Ohi units cleared for another 10 years' operation

26 June 2024

Japan's nuclear regulator has approved Kansai Electric Power Company's long-term reactor management plan for units 3 and 4 of its Ohi nuclear power plant in Fukui prefecture, allowing the units to operate beyond 30 years. They become the first reactors to be permitted to operate up to 40 years under new legislation.

The Ohi plant, with units 3 and 4 in the foreground and the shut down units 1 and 2 behind (Image: Kansai)

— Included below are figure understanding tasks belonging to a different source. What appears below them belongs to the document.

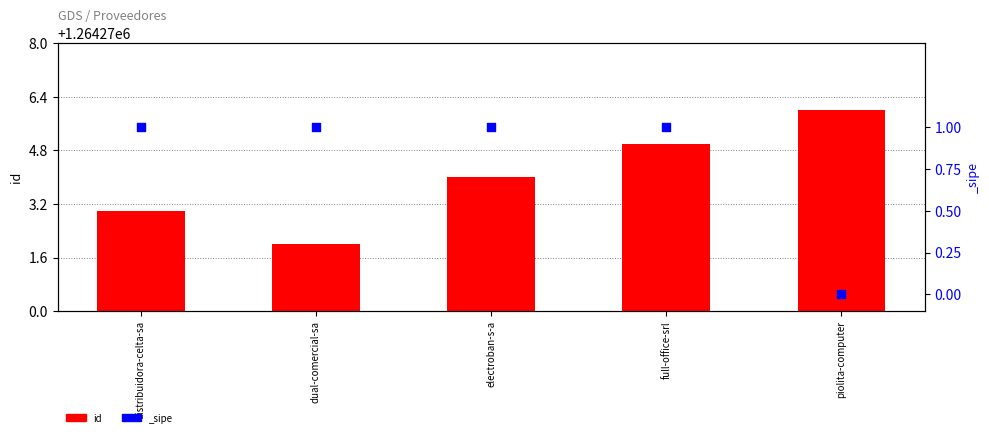

What is the change in value from electroban-s-a to piolita-computer?

+2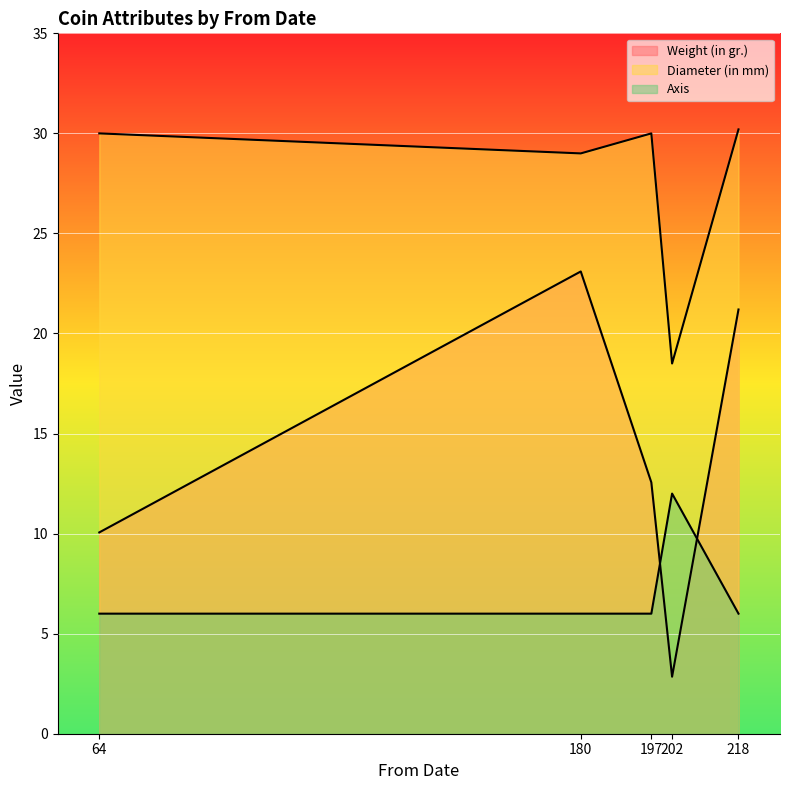

What is the sum of all Weight (in gr.) values?

69.8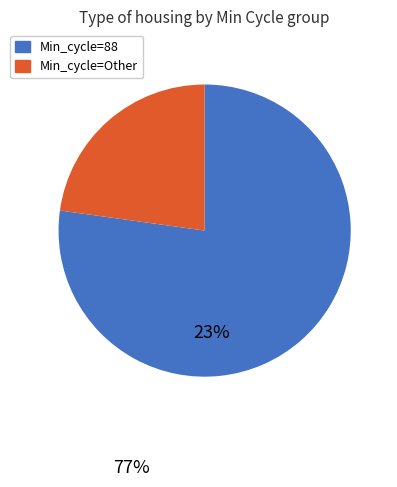

Does any single category account for the majority?

Yes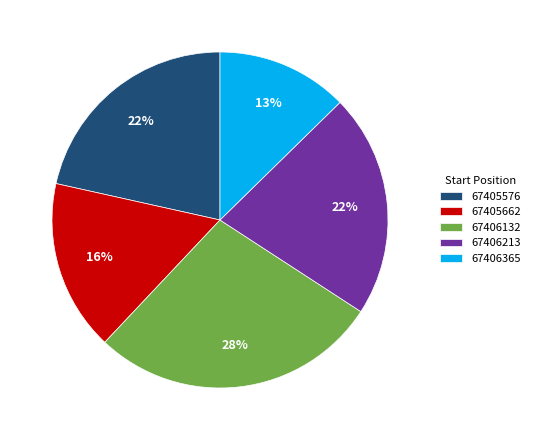

Which category has the smallest portion of the pie?

67406365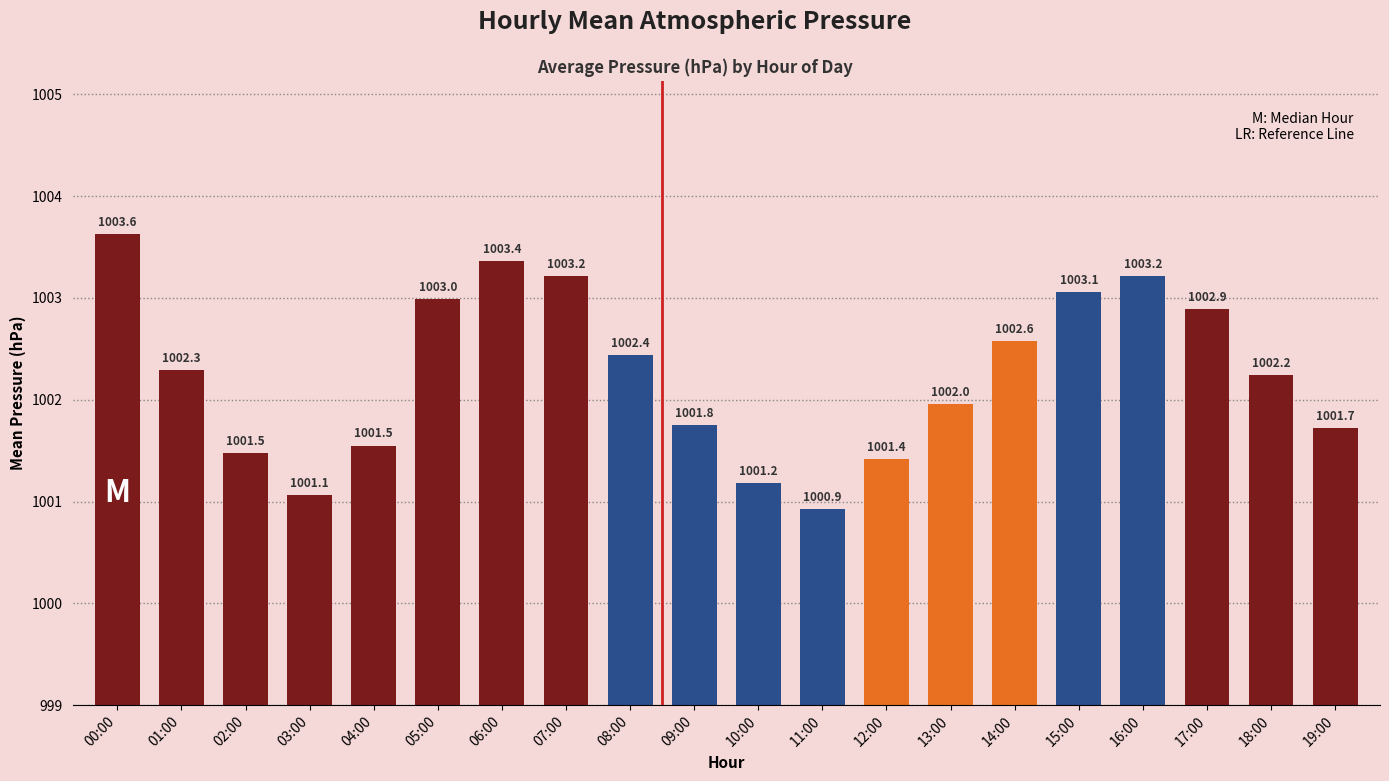

Count the number of categories in the chart.

20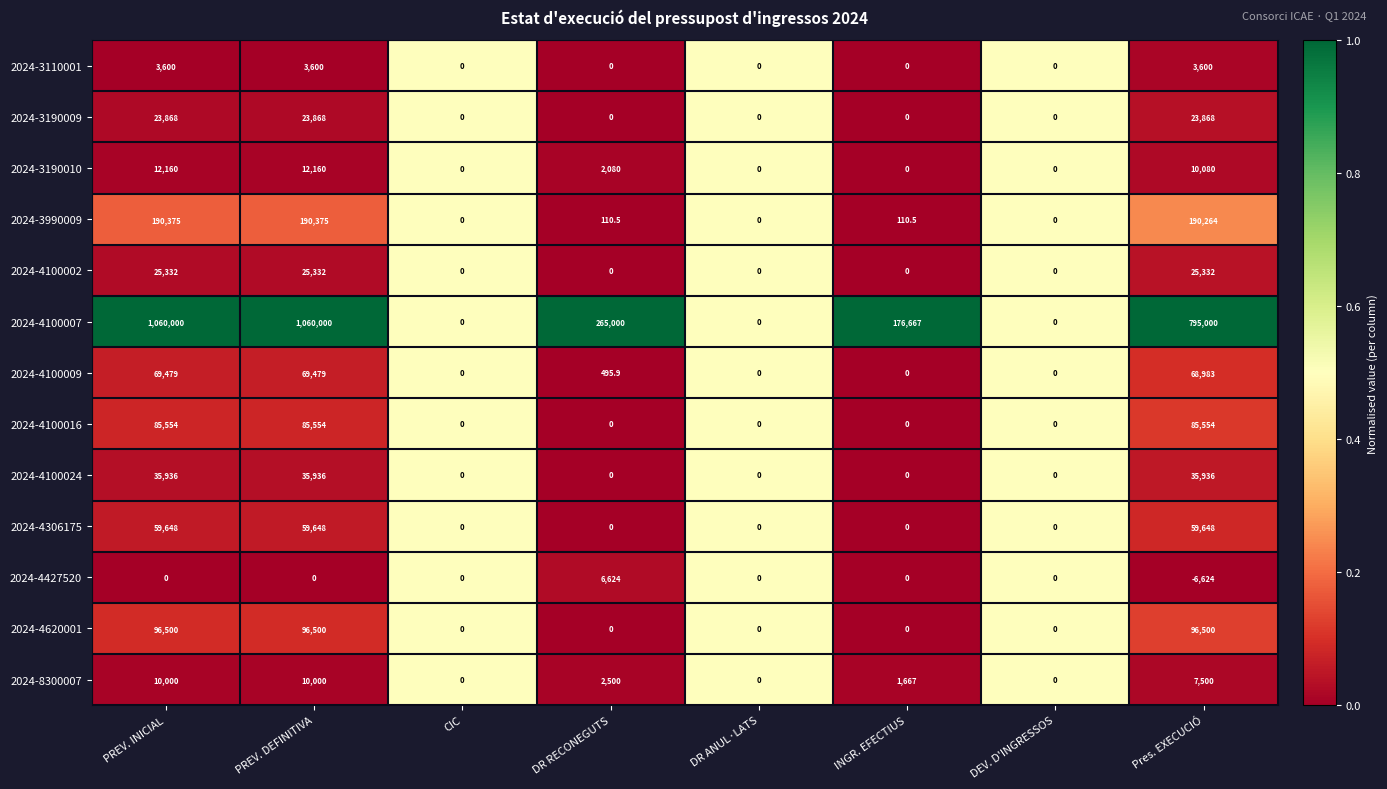

The value of 2024-4100007 at DR RECONEGUTS is 455720.7. True or false?

False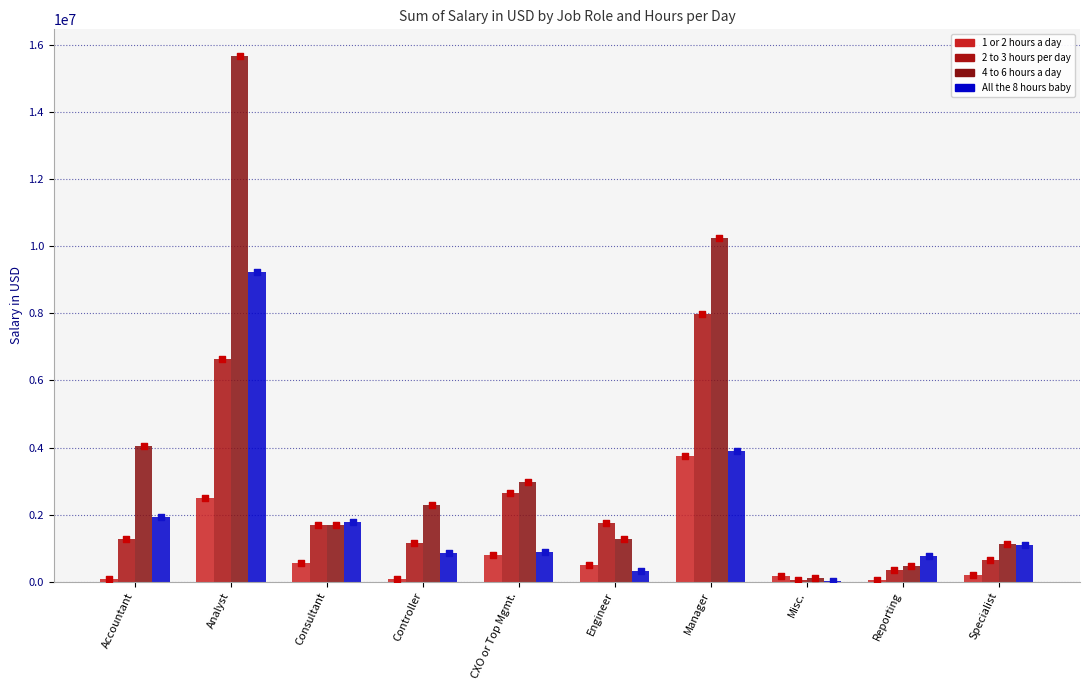

At how many categories does at least one series exceed 2382499?

4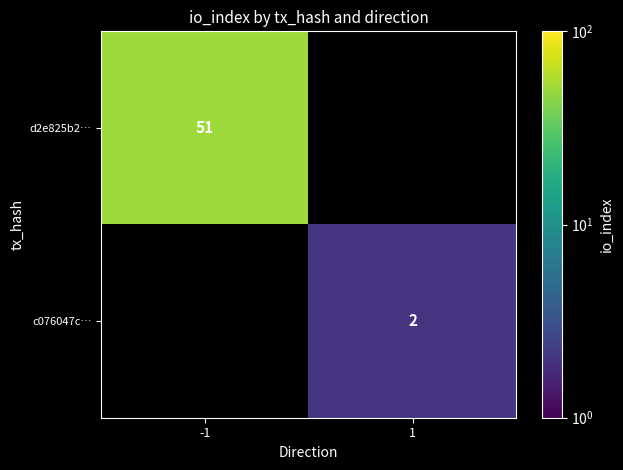

The value of c076047c… at 1 is 1. True or false?

False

Under regulations which came into force in July 2013, Japanese reactors had a nominal operating period of 40 years. One extension to this - limited to a maximum of 20 years - could be granted, requiring amongst other things, a special inspection to verify the integrity of reactor pressure vessels and containment vessels after 35 years of operation.

However, in December 2022, the NRA approved a draft of a new rule that would allow reactors to be operated for more than the current limit of 60 years. Under the amendment, the operators of reactors in use for 30 years or longer must formulate a long-term reactor management plan and gain approval from the regulator at least once every 10 years if they are to continue to operate. The new policy effectively extends the period reactors can remain in operation beyond 60 years by excluding the time they spent offline for inspections from the total service life.

The legislation was approved by Japan's Cabinet in February last year and enacted in May 2023. It comes into full effect in June next year.

The Ohi 3 and 4 reactors gained permission for operation extensions to 40 years under the old regulatory system in November 2021 and August 2022, respectively.

Kansai submitted an application to the Nuclear Regulation Authority (NRA) on 21 December to operate the units for over 60 years. The two 1180 MWe pressurised water reactors were connected to the grid in June 1991 and June 1992, respectively.

With the NRA's approval, Ohi 3 can now operate until 17 December 2031, while Ohi 4 can operate until 1 February 2033.

"We will continue to actively incorporate the latest knowledge from Japan and abroad and reflect it in plant design and equipment maintenance, thereby striving to improve the safety and reliability of nuclear power plants," Kansai said.

Kyushu Electric Power Company submitted its long-term reactor management plan to the NRA on 24 June for units 1 and 2 of its Sendai nuclear power plant in Kagoshima Prefecture.